Thursday, December 02, 2010

O Little town of...Nazareth?????

It's just a throw away line at the beginning of Luke chapter 2, just some names that cause linguistic difficulties to anyone assigned to read this passage in a Christmas Service.

In those days Caesar Augustus issued a decree that a census should be taken of the entire Roman world. (This was the first census that took place while Quirinius was Governor of Syria.)

It's a passage that causes problems for historians as Jesus was born around 5 B.C.E. while Quirinius was not governor of Syria until around 6 -7 A.D. There are various theories put forward as to how to reconcile the dates, but that isn't what caught me I as I read the passage this week.
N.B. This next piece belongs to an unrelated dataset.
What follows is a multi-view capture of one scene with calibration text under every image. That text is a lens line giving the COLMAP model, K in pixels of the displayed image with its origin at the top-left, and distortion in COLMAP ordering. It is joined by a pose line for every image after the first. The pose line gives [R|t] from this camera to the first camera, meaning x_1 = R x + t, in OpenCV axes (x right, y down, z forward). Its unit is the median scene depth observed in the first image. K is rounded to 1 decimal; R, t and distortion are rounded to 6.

The prophets spoke of the Messiah being born in Bethlehem, but Mary and Joseph lived in Nazareth 90 miles away, so to fulfill the prophets God had to get them to Bethlehem somehow. With all the angelic visits happening to Mary and Joseph I wonder why God didn't instruct Gabriel to tell Mary to give birth in Bethlehem instead of using the census as a means of getting them there.

An angelic pronouncement about traveling to Bethlehem would have given the journey a feel of the holy rather than one of inconvenience. God using the occupying forces, the 'heathen enemy' to make sure that prophesy is fulfilled. That alone should cause me to reflect a little more closely on events in my life to see if the hand of God is lurking in the background.
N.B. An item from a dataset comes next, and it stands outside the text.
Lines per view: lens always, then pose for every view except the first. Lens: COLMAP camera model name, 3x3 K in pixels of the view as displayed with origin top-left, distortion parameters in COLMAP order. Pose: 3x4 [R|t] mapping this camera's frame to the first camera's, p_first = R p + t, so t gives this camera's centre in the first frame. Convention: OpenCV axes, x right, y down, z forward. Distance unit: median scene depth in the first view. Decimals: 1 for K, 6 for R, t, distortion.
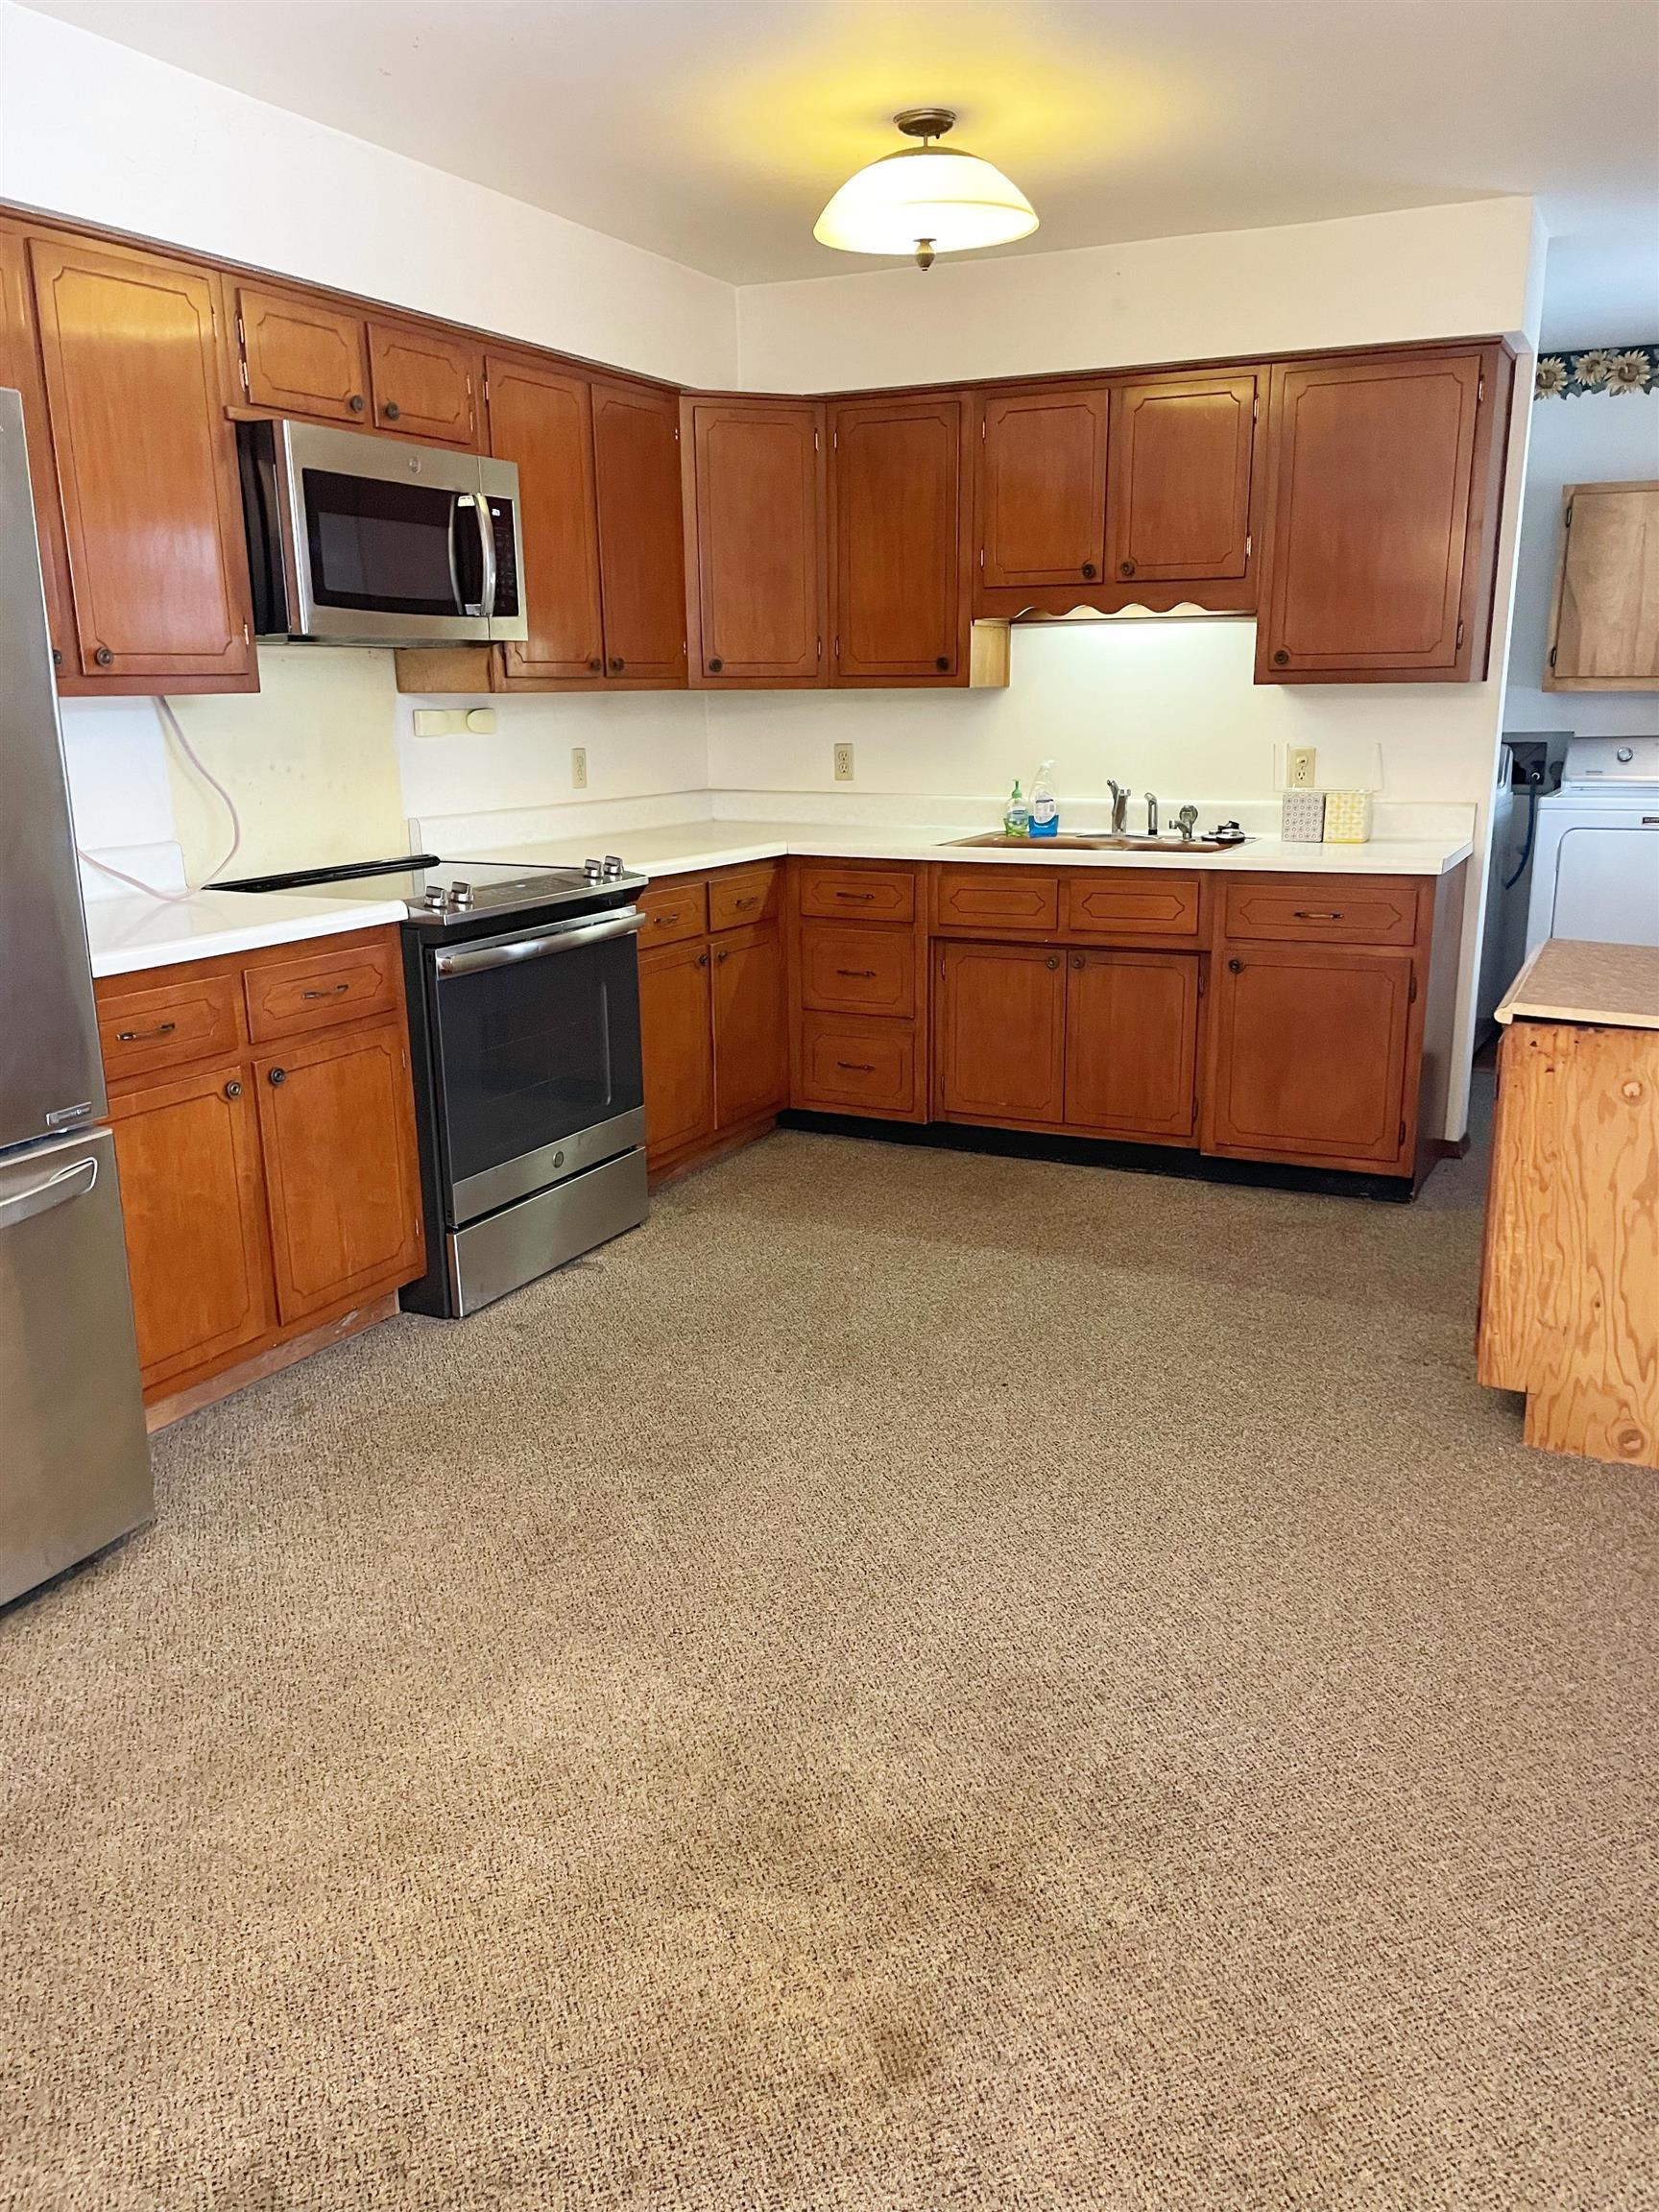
lens RADIAL K [[1662.6, 0, 847.7], [0, 1662.6, 1119.7], [0, 0, 1]] dist [0.085578, -0.097381]
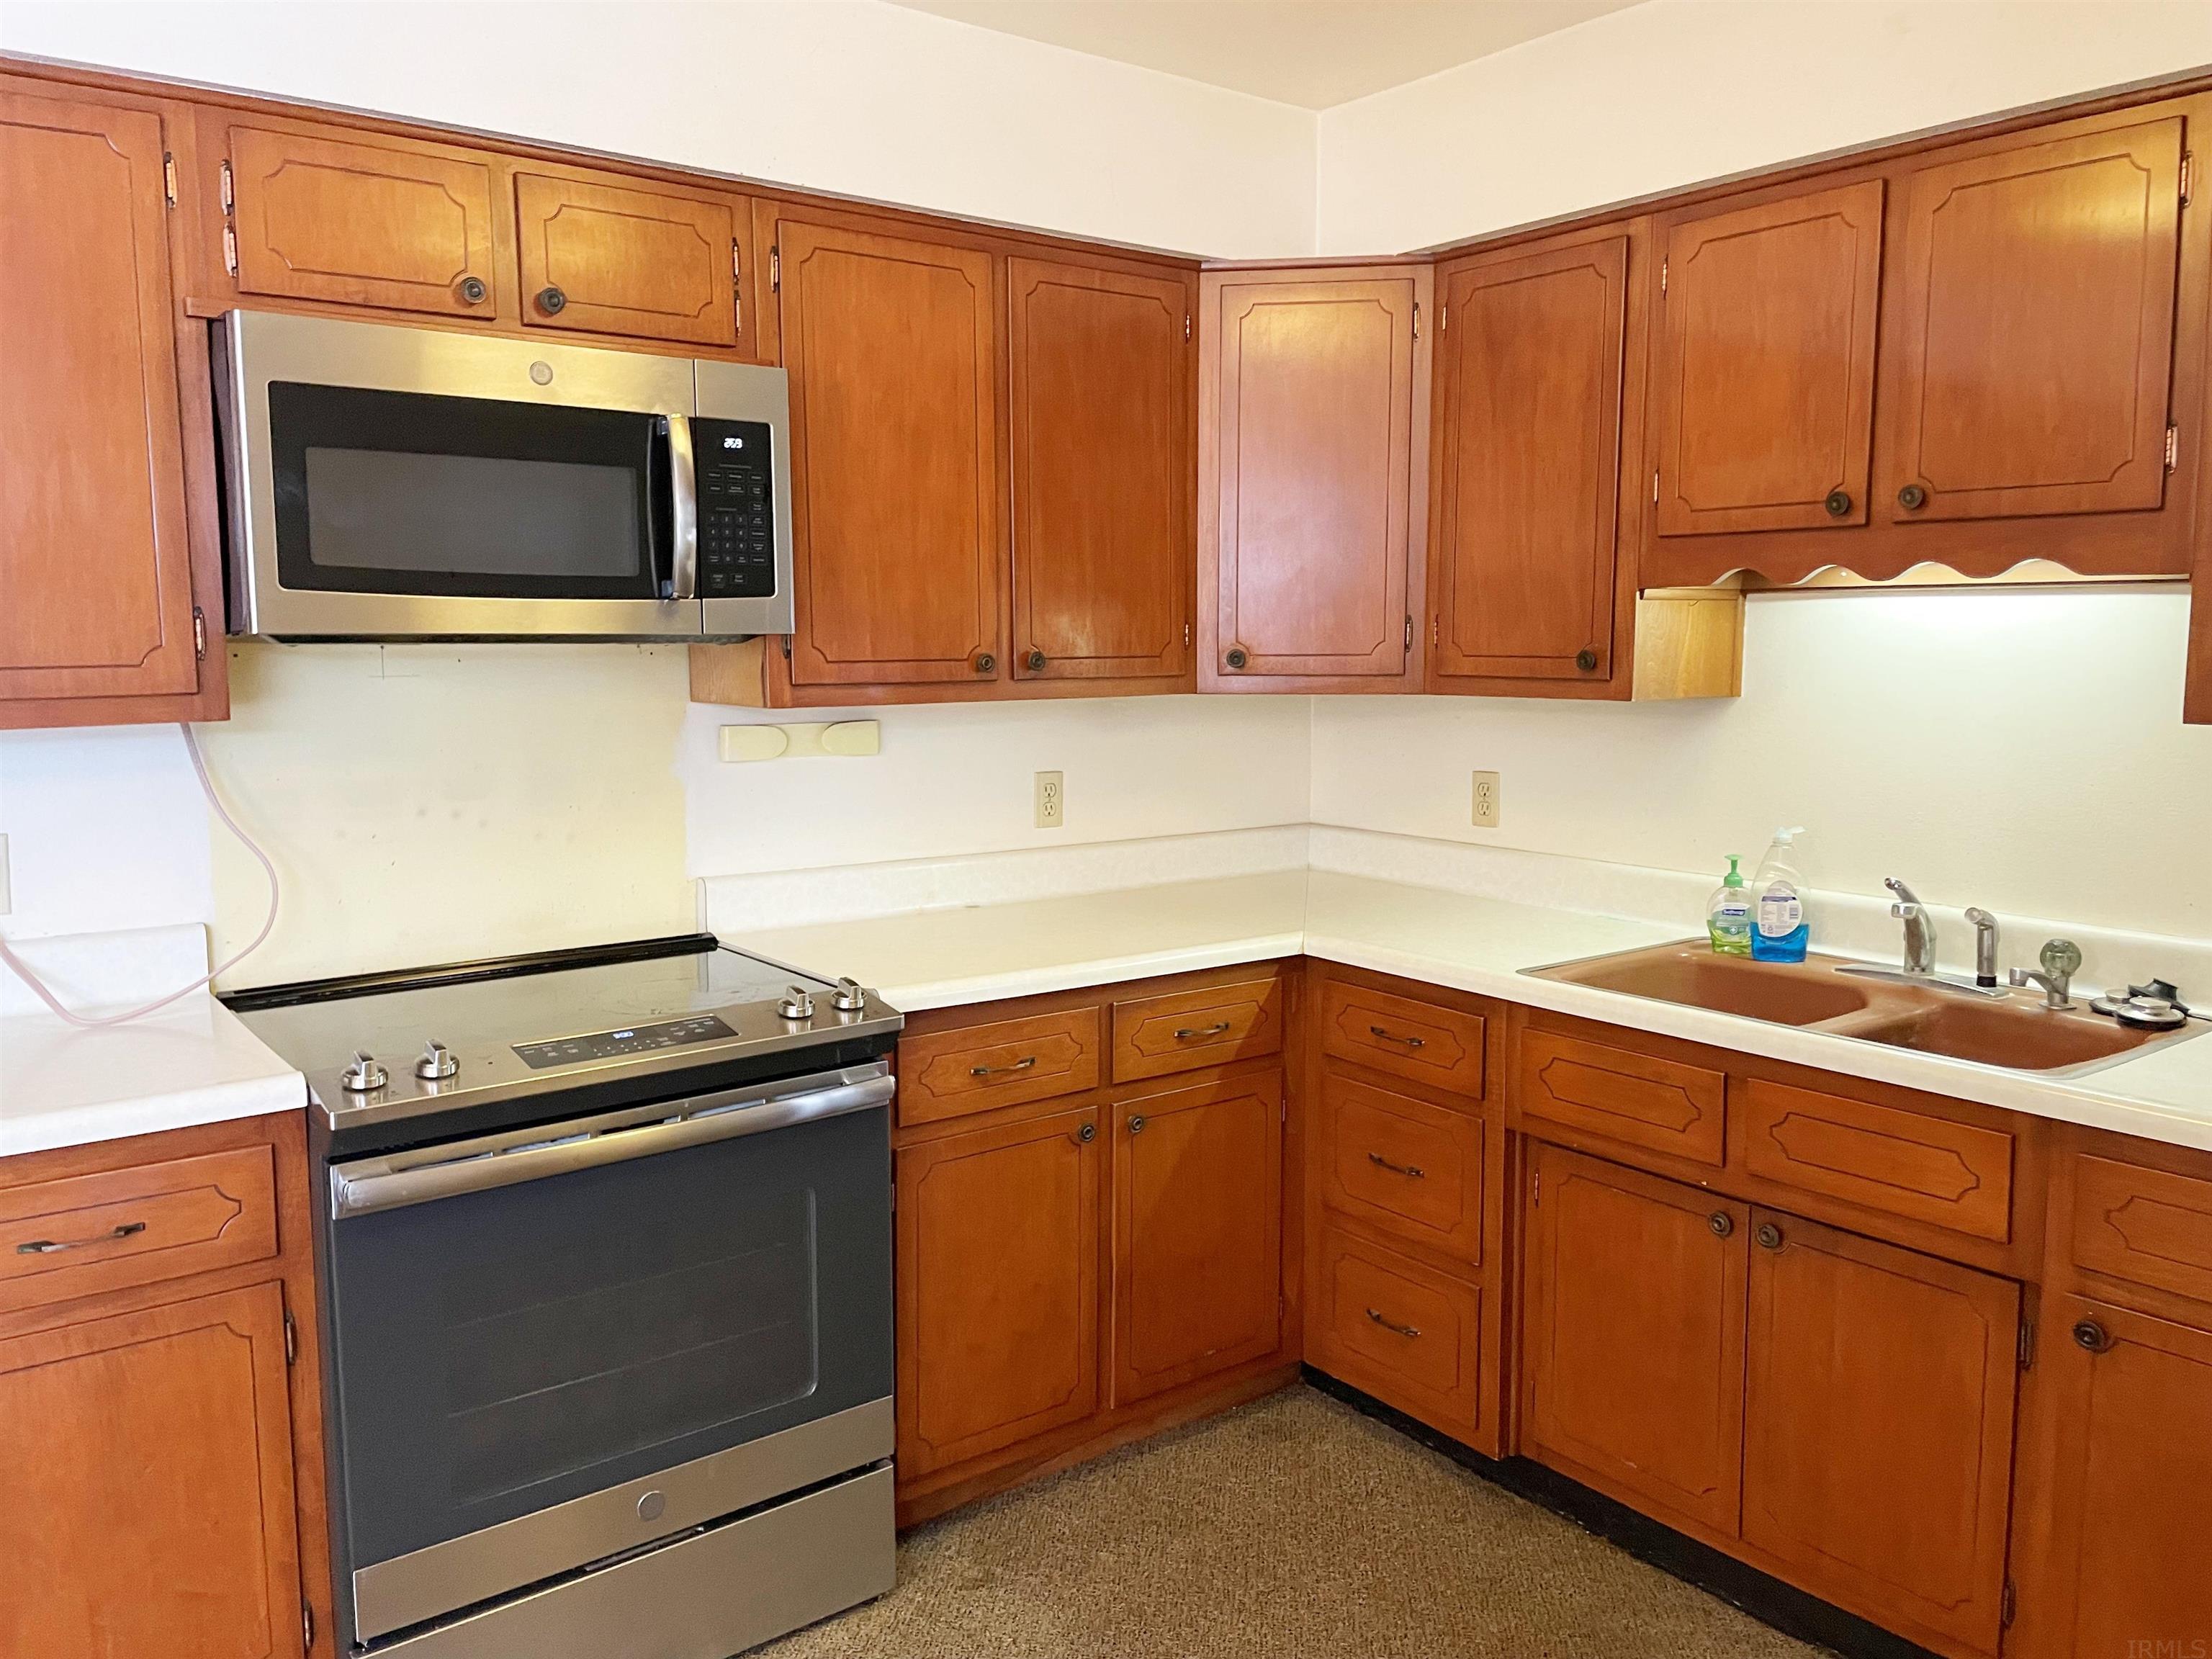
lens RADIAL K [[1662.6, 0, 1100.9], [0, 1662.6, 807.8], [0, 0, 1]] dist [0.085578, -0.097381]
pose [[0.893669, 0.055424, -0.445291, 0.176309], [-0.119995, 0.985721, -0.118134, -0.136763], [0.432385, 0.159006, 0.887559, 0.427948]]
Augustus took a census of the entire Roman World, I've begun to think that I should take a census of my 'world' this Advent season as an aid to using this time as one of preparation.
  • Where is my 'world' functioning well?
  • What parts of my 'world' need greater attention?
  • What parts of my 'world' pour joy into me?
  • What parts of my 'world' drain joy from me?
To reflect causes me to see areas that need a response.
To reflect causes me to question assumptions.

But most importantly, to reflect helps me begin to see where God is birthing something new in my life, in unexpected places.